Molibdeno García encontró en su buzón un aviso de llegada de Correos.
Inusual, por otra parte, puesto que no recordaba haber hecho ningún
pedido. Le pedían un contrarrembolso de 29,86 €. Esa mañana, después de
un pequeño altercado con el casero, el cual le espetó su falta de
educación al no saludarle en el ascensor, con el aviso en la mano, se
dirigió, diligente como siempre en todos los aspectos de su vida —el día
de su Comunión corrigió al joven sacerdote que oficiaba la misa al
saltarse un par de versículos del misal, lo que provocó cierto escándalo
en la parroquia, porque, ya que iba a comulgar, lo suyo era que
comulgara como Dios manda, y no como el joven sacerdote intuyera— hacia
la oficina postal con cierto aspecto desenfadado. Al llegar, hubo de
pulsar un botón para RECOGIDA; el 46 le tocó, después de una anciana que
avasalló a preguntas absurdas a la funcionaria que debía atender a
Molibdeno, anciana a la que, con su papelito del turno, ya arrugado por
la incipiente ansiedad que su pesadez, la de la anciana, le ocasionaba,
interpeló sonoramente con un desagradable improperio. Llamado al orden
por el oficial de seguridad, Molibdeno García se achantó, achacando su
grosería al mal dormir de la noche anterior y al repentino desconcierto
de tener que desembolsar la cantidad de 29,86 € sin saber de qué se
trataba. Pero, diligente, como es natural en su carácter, y no la
grosería, de la cual se arrepintió pidiendo públicas disculpas a los
allí presentes —no al casero, al que detestaba—, al iluminarse su turno,
se abalanzó sobre el mostrador, visiblemente ansioso. La funcionaria de
correos le pidió el aviso correspondiente y desapareció tras la puerta
del almacén, ese lugar misterioso a donde llegan todas las cosas que nos
llegan y que no sabremos cómo se organiza, misterios de la
administración. Pocos segundos después, horas para Molibdeno, pues no
estaba acostumbrado a esperar, apareció de nuevo la funcionaria con un
voluminoso paquete triangular lleno de letras chinas. Desconcertado,
Molibdeno García, dijo a la funcionaria que aquello debía tratarse de un
error, que él no había realizado ningún pedido a ningún sitio, a lo que
la funcionaria respondió con un displicente mohín de funcionaria por
encima de sus horteras gafas de pasta de color crema jaspeada. Entregado
el paquete, Molibdeno pidió un "cutter" para poder comprobar el
misterioso contenido del mismo. Alarma. El oficial de seguridad se
aproximó, y con actitud intimidatoria conminó a Molibdeno a dejar
lentamente el paquete en el suelo con las manos donde él, el oficial de
seguridad, las viera. Así las cosas, obediente, depositó el paquete en
el suelo. Tic tac tic tac, se oía desde el interior del paquete. Alarma.

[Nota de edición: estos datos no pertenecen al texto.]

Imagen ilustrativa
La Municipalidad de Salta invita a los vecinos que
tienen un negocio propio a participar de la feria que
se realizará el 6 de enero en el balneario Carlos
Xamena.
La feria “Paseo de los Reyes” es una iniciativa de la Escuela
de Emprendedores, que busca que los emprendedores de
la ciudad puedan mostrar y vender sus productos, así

La oficina fue desalojada y Molibdeno, neutralizado por el oficial de
seguridad, con una llave de Krav Maga —arte marcial israelí—, fue
finalmente reducido. Aislado el perímetro de seguridad, comprobadas las
salidas y que el desalojo de la oficina fuera completo y satisfactorio,
la funcionaria, cutter en mano, abrió el paquete triangular. En su
interior se encontraba un salterio. Entonces Molibdeno recordó. Recordó
que, años antes, una novia suya, con la cual ya no tenía relación, le
prometió un regalo de aniversario. Una flauta. Con sus boquillas y todo,
sueltas en el paquete, origen de aquel tic tac tic tac; una flauta de
madera de cedro, proveniente de China. Capricho de una noche loca en que
ambos, viendo un documental, acurrucados en el sofá de su antiguo piso,
un documental sobre música oriental, china concretamente, suscitó en
Molibdeno el impulso de pedirle a su novia un regalo como ése, como
prueba de amor, lo cual ella cumplió, también diligente. Con amargura,
Molibdeno García recordó el documental, la flauta, a su novia, y
maldijo su estampa —no la de su novia de aquel entonces— por aquel
inusitado episodio que esa mañana, por diligente, no pudo evitar sufrir.
Lo peor iba a ser el bochornoso momento de darse cuenta de que no traía
el dinero justo para pagar el envío. Qué vergüenza.